The summer is a great time for fresh fruits and vegetables; we all know that! The cherries we had been getting were particularly good and as such we bought a few more packages. My mistake was that I assumed each was going to be as sweet as the last. Well, that last package just wasn’t sweet enough to eat, but definitely good to cook with. What to do? A little quick research told me I could freeze them for later use – fabulous idea! I could then figure out what to do with them later.
So, I thought I’d share what I learned – it’s not everyday you learn to freeze cherries, right?
You will definitely need a cherry pitter – one of the greatest inventions of all time! You can pit most olives, cherries, and just about anything else that fits inside! Caution: Keep your fingers OUT of the way – we learned the hard way.
How to Freeze Cherries:
1 – Wash the cherries carefully, removing any debris. Remove the stems while you wash them. Rubbing them gently with your fingers will usually suffice.

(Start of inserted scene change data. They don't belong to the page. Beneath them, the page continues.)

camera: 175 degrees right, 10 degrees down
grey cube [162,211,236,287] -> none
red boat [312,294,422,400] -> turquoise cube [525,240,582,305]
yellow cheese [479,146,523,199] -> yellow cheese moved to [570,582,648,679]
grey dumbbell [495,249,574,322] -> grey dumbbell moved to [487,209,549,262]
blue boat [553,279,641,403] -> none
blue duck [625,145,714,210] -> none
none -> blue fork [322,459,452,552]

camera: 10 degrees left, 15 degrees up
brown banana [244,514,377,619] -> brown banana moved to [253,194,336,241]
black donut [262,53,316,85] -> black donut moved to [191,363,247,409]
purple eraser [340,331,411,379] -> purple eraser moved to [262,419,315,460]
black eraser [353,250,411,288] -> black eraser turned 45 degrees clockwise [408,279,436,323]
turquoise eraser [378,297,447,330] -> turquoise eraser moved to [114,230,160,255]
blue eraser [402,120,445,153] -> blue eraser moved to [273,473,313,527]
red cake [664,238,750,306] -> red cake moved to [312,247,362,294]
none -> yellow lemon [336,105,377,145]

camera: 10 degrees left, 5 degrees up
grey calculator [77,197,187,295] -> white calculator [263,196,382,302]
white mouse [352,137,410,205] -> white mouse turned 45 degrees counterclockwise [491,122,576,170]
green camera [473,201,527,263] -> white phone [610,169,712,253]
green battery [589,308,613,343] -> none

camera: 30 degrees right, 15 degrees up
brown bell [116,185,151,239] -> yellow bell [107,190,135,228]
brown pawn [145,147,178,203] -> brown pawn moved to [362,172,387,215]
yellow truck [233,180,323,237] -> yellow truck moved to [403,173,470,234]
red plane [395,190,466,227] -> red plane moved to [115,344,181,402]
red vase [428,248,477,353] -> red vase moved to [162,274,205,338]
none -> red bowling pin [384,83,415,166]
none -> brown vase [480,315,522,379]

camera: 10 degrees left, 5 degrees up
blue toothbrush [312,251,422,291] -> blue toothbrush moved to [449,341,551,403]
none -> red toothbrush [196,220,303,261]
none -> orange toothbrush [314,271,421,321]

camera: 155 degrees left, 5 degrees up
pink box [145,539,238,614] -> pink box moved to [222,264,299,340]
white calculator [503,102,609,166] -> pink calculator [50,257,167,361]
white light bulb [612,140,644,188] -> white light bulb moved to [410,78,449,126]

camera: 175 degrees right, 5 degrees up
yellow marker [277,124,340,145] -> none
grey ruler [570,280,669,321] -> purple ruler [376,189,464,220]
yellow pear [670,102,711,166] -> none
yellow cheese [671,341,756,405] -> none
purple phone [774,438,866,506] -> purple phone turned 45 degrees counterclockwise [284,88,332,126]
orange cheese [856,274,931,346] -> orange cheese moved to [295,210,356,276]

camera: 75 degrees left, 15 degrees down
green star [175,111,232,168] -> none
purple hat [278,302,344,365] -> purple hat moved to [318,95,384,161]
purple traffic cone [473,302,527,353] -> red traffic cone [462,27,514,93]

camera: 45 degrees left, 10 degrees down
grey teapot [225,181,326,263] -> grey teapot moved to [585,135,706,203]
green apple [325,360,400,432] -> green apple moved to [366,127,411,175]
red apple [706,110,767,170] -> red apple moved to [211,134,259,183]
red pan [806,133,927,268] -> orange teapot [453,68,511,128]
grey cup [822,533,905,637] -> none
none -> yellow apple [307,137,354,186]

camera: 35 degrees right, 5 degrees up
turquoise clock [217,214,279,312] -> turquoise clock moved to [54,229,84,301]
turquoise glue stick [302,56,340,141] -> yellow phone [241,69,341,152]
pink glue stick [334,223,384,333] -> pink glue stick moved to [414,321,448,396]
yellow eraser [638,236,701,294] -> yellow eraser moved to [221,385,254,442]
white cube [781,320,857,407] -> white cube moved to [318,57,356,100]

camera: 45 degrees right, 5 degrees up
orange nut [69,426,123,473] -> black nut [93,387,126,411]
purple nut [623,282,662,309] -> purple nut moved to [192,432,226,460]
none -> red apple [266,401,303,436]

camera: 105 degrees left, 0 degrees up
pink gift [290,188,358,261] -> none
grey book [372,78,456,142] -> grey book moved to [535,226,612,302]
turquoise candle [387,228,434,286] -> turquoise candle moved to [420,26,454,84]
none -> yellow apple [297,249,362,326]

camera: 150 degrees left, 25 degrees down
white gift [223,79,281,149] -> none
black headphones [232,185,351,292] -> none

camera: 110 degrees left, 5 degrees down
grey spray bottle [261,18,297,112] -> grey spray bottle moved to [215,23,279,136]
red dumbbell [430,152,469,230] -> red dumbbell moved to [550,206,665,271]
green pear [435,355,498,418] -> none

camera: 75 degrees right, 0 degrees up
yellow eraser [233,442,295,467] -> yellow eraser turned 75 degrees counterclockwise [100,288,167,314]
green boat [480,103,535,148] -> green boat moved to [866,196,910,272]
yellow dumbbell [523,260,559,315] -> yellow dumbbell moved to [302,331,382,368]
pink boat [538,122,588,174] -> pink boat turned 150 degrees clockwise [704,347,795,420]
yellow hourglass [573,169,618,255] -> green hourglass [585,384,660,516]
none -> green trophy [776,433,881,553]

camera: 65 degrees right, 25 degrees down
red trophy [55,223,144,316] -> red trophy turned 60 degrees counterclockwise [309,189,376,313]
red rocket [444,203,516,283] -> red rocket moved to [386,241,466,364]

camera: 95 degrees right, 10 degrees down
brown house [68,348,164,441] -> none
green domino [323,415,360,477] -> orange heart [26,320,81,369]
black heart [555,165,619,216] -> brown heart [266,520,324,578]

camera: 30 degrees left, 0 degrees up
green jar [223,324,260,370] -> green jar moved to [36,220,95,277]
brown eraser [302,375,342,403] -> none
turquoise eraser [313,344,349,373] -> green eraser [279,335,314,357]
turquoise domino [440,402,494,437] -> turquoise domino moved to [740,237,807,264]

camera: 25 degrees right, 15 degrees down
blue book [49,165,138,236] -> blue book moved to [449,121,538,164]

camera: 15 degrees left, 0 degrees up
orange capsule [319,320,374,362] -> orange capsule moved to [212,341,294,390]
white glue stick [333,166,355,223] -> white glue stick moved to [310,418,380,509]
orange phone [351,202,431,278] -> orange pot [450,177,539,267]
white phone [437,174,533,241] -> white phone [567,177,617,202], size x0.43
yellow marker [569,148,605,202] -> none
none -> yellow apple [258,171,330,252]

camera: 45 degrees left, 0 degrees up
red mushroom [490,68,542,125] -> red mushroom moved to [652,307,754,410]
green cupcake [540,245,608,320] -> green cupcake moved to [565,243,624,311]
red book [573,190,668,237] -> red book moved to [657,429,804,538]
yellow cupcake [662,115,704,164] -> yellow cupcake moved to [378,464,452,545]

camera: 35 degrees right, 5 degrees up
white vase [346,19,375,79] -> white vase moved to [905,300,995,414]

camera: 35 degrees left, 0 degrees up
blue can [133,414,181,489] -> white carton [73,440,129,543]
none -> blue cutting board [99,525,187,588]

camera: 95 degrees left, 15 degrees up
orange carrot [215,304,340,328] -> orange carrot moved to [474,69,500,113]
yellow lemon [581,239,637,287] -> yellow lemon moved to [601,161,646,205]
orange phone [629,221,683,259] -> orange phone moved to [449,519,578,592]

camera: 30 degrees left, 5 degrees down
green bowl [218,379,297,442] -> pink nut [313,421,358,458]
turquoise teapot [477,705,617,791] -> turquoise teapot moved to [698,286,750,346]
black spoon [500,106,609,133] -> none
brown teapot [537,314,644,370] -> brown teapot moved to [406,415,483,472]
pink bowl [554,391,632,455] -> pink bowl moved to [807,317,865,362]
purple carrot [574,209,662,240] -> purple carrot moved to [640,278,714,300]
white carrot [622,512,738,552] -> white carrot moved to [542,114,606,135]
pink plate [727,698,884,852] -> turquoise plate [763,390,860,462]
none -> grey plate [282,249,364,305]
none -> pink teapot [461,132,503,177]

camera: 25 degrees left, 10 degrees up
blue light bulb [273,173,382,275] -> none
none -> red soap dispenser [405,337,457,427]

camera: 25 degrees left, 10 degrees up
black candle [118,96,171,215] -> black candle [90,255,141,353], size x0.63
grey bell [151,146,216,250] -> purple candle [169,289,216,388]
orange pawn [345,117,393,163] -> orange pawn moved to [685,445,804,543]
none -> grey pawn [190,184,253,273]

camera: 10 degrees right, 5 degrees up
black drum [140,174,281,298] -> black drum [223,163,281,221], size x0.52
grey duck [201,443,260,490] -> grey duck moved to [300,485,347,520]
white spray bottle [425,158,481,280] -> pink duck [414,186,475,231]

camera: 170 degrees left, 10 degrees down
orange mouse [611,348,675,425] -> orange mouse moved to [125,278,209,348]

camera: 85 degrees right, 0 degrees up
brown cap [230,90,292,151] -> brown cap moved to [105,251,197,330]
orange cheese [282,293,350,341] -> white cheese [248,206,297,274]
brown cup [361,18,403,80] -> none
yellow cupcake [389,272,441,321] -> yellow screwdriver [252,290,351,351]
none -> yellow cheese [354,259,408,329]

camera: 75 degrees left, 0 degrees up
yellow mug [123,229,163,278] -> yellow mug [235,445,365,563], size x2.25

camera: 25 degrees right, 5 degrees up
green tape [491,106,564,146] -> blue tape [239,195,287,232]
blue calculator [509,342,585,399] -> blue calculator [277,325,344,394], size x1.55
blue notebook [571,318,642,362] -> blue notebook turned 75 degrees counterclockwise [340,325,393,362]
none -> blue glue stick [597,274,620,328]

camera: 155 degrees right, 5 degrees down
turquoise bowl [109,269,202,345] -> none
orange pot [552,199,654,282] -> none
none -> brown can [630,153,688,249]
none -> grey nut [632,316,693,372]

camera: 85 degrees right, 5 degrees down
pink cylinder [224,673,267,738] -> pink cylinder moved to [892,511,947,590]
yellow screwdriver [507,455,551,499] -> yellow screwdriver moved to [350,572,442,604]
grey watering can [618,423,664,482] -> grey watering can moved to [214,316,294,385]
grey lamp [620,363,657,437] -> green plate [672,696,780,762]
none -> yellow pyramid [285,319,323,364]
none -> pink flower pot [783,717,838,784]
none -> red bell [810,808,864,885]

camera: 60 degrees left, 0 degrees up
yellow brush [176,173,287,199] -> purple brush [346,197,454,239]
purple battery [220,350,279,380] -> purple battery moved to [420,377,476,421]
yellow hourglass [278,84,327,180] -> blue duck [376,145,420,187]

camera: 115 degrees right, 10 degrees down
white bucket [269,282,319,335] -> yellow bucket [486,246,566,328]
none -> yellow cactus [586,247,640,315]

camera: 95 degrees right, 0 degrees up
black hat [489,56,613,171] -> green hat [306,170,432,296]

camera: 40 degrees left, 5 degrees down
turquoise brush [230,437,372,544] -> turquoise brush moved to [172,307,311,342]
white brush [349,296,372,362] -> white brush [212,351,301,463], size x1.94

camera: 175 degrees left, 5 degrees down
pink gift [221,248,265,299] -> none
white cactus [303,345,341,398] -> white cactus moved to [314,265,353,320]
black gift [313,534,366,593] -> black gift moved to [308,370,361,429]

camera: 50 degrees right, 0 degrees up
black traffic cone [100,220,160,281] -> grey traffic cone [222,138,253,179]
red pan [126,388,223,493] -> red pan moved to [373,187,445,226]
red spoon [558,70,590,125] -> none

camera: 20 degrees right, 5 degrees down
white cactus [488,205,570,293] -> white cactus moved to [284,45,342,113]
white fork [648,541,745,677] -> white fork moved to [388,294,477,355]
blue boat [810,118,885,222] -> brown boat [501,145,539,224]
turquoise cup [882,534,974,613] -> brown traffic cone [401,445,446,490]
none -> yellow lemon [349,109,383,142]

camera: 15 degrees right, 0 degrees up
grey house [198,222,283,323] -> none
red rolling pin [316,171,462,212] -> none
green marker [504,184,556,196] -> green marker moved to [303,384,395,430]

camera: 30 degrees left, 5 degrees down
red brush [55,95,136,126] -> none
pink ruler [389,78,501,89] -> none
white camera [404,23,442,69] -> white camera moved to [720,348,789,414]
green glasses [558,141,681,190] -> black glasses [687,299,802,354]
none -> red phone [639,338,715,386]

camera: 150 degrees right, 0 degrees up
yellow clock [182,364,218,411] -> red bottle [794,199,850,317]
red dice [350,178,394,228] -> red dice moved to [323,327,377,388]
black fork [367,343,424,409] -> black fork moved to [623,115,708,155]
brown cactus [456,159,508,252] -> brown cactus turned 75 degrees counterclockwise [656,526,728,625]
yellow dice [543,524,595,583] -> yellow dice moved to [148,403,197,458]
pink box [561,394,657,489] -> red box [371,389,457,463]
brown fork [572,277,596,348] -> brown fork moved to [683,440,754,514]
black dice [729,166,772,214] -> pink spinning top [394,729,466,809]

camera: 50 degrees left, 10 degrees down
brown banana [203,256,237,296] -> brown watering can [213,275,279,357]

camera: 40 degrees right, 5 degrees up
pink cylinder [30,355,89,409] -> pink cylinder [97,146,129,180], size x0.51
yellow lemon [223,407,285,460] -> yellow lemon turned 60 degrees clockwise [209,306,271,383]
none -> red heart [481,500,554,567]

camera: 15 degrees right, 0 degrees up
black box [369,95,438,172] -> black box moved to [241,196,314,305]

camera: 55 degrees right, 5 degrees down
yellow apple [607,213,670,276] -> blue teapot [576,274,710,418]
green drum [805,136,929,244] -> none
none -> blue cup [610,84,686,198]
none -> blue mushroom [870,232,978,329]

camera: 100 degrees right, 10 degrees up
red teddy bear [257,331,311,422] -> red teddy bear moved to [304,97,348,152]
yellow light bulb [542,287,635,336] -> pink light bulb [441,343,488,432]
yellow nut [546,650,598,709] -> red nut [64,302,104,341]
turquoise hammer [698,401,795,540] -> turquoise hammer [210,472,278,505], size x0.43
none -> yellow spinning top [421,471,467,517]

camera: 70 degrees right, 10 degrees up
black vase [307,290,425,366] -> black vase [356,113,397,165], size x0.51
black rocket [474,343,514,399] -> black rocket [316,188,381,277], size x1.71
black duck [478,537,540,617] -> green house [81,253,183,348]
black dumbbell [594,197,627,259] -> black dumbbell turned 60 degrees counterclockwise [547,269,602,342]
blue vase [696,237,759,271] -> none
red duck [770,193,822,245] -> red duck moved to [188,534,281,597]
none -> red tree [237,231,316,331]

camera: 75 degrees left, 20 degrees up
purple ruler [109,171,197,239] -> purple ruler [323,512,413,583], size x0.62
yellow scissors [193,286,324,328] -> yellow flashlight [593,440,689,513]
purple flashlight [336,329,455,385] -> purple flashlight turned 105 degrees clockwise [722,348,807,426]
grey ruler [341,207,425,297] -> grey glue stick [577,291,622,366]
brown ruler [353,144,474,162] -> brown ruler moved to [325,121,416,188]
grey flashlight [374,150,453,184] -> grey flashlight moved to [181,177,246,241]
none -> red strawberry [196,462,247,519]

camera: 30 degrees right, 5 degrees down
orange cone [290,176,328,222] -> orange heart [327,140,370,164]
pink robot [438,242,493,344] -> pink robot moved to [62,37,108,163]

2 – Remove the pits. You can freeze cherries with the pits, but they often take on a nutty, almond-like flavor, so you may want to avoid that.
3 – Lay the washed, pitted cherries in a single layer on a baking sheet and place in the freezer until frozen. This will prevent them from clumping together and will retain their shape. They will remain round and colorful. After they are frozen, place them in a freezer bag, removing all the air. They will last about a year.
Tips & Tricks for Storing and Freezing Cherries:
- Allow the cherries to dry thoroughly before you freeze them. This will reduce the likelihood of them all sticking together when you freeze them.
- When shopping for cherries you should look for cherries that are bright, shiny, and plump. The darker the cherry, the sweeter the taste.
- Cherries with their stems have a longer shelf life.
- When pitting cherries you may want to don an apron – the juice stains everything!
- If you aren’t freezing your cherries, store them unwashed in plastic bags in the fridge. Before eating, let them come to room temperature for the best flavor.
- Some cooks like to freeze cherries in a syrup (40% – 4 parts water to 3 cups sugar) and ascorbic acid or citrus juice. I skipped this because I am not sure what I will use the cherries for.
- Sour cherries are best for freezing for pie filling. You stir in sugar (measurements depend on how many cherries, etc.) and pack in rigid airtight containers for this purpose.
Our cherries are sweetly nestled in the freezer, waiting for me to decide what to do with them.
Does anyone have any ideas? Make a compote? A pie, perhaps? Some cherry sauce for sundaes? Would love some suggestions!